[ASSIGNMENT]
Only one span of the listing below is wanted: the lines from the one with "The SOSS fully" through the one with "2. QOL: Phase", reproduced exactly, both ends kept.

[DATA EXCERPTS]
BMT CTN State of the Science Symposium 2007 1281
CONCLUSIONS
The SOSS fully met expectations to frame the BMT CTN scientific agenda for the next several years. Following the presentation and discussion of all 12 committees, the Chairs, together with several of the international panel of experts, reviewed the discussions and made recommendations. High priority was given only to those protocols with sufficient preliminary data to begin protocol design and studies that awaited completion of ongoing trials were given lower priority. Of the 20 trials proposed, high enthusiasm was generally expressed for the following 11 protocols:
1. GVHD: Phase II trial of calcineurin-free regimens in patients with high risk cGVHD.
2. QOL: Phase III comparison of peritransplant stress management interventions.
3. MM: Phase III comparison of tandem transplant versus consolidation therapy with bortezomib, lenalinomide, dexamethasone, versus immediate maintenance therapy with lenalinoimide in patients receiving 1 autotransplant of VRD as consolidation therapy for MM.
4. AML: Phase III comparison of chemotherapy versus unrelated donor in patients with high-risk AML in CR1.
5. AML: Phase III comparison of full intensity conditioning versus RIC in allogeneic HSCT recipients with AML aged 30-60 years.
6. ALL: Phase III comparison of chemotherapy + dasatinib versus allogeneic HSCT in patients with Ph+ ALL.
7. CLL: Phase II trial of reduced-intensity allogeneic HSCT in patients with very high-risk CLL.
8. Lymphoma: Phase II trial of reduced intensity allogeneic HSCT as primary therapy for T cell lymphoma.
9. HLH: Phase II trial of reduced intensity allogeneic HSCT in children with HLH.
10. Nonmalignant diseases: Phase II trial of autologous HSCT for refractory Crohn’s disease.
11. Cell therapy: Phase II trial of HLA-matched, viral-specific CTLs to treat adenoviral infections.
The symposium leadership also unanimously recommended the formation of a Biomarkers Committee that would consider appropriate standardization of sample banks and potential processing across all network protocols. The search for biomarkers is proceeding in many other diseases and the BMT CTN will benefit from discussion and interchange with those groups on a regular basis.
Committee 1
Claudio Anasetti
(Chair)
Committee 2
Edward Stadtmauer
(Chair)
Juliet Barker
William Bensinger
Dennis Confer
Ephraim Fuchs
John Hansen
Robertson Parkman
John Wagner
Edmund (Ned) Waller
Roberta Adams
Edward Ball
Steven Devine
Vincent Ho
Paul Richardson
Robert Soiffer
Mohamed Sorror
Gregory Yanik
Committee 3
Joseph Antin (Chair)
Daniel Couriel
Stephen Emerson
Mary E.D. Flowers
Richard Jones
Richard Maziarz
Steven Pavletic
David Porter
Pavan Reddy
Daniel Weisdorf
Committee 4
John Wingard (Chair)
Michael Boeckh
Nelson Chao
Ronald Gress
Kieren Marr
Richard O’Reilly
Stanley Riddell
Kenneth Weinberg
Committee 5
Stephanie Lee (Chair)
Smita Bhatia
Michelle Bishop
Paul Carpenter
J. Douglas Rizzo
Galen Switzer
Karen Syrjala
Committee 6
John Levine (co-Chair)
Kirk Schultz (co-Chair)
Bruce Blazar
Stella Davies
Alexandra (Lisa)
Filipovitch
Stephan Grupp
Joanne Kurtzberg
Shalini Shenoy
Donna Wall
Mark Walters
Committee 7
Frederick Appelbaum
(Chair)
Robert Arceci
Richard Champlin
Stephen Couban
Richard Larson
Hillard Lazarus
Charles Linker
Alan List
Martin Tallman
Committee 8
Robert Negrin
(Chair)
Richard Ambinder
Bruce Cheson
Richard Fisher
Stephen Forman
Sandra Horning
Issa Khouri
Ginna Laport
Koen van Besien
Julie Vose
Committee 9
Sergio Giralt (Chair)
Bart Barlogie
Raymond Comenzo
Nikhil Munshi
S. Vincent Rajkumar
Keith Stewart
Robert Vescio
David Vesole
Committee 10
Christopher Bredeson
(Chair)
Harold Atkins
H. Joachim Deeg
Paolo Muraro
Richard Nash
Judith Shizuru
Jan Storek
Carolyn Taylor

[WRITTEN RESPONSE]
The SOSS fully met expectations to frame the BMT CTN scientific agenda for the next several years. Following the presentation and discussion of all 12 committees, the Chairs, together with several of the international panel of experts, reviewed the discussions and made recommendations. High priority was given only to those protocols with sufficient preliminary data to begin protocol design and studies that awaited completion of ongoing trials were given lower priority. Of the 20 trials proposed, high enthusiasm was generally expressed for the following 11 protocols:
1. GVHD: Phase II trial of calcineurin-free regimens in patients with high risk cGVHD.
2. QOL: Phase III comparison of peritransplant stress management interventions.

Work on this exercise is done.